Furthermore, Cedars-Sinai’s Enterprise Data Intelligence team, led by Mike Thompson, has a substantial track record of using AI tools to facilitate patient care at the hospital level–a particularly valuable resource that enabled outstanding care during the pandemic.
“Dr. Chugh has extensive experience using artificial intelligence to solve clinical problems for sudden cardiac arrest, one of our most difficult conditions,” said Shlomo Melmed, MB, ChB, executive vice president of Academic Affairs and dean of the Medical Faculty at Cedars-Sinai. “Under his leadership, the new division will harness the Cedars-Sinai systemwide clinical data warehouse to design clinically relevant approaches to solving important health questions.”
Chugh said AIM has a multidisciplinary mandate. With its current focus on cardiac imaging, sudden cardiac arrest, COVID-19 and clinical genetics, Chugh hopes that division members will tackle a broad range of medical, surgical and public health problems.
“Using a disease-based approach, AIM will enable cross-disciplinary connections between clinicians, scientists, and trainees at Cedars-Sinai at multiple levels,” said Chugh.
Artificial Intelligence in Medicine In Action
In practice, AIM recently published a study in the Journal of Nuclear Medicine, employing artificial intelligence algorithms to identify heart attack risk in patients with already established coronary artery disease.
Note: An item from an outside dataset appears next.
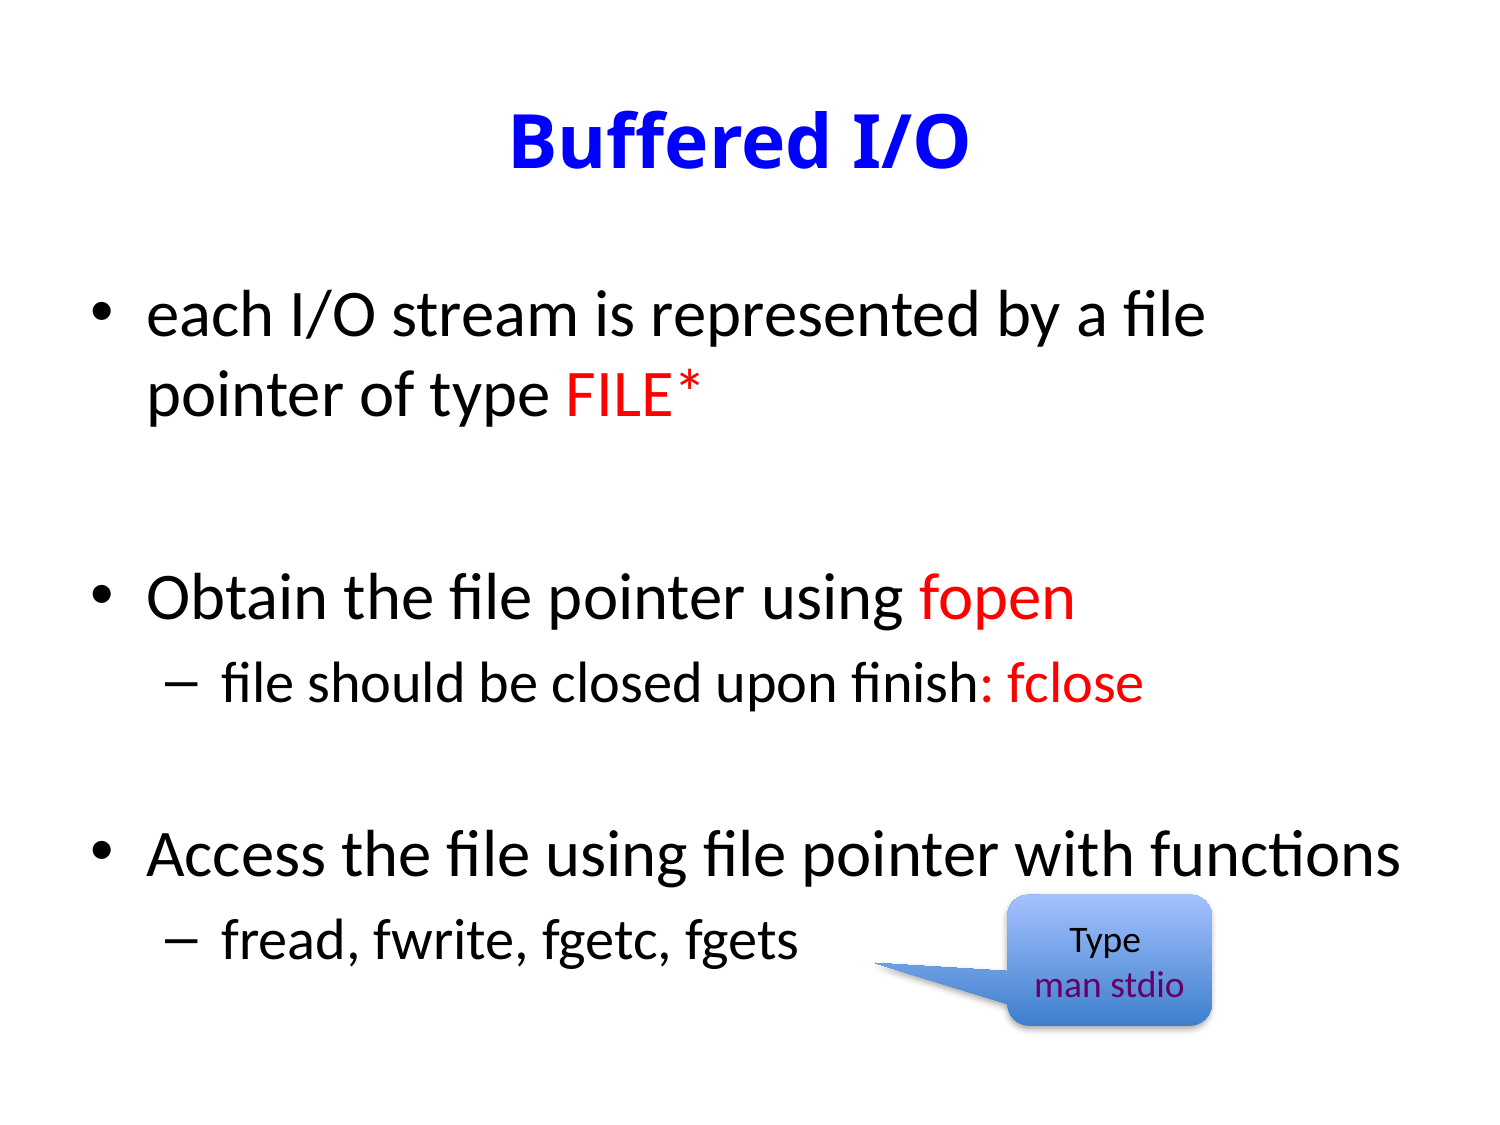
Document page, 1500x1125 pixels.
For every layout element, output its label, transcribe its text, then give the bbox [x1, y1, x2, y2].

“Because the actual risk for recurring heart attacks differs greatly among patients, predicting future risk in patients with existing coronary artery disease can be challenging,” said Piotr Slomka, PhD, professor of medicine in the Division of Artificial Intelligence in Medicine, and lead author of the study. “Predicting risk, however, becomes easier and more efficient with the use of artificial intelligence.”
New research, from the division of AIM, was also recently published in the journal JAMA Cardiology. In the study, physician-scientists created an artificial intelligence tool that can effectively identify and distinguish between two life-threatening heart conditions that are often easy to miss: hypertrophic cardiomyopathy and cardiac amyloidosis.
“These two heart conditions are challenging for even expert cardiologists to accurately identify, and so patients often go on for years to decades before receiving a correct diagnosis,” said David Ouyang, MD, a cardiologist in the Smidt Heart Institute, member of the division of AIM, and senior author of the study. “Our AI algorithm can pinpoint disease patterns that can’t be seen by the naked eye, and then use these patterns to predict the right diagnosis.”
As the new division advances, Chugh and team are designing clinically relevant questions from the broader Cedars-Sinai Health System that can be ethically vetted, analyzed, validated, and implemented.
“We hope to function as innovators and custodians of patients’ healthcare interests and needs,” said Chugh, the Pauline and Harold Price Chair in Cardiac Electrophysiology Research. “And, most important, we are bringing discoveries directly to patient care.”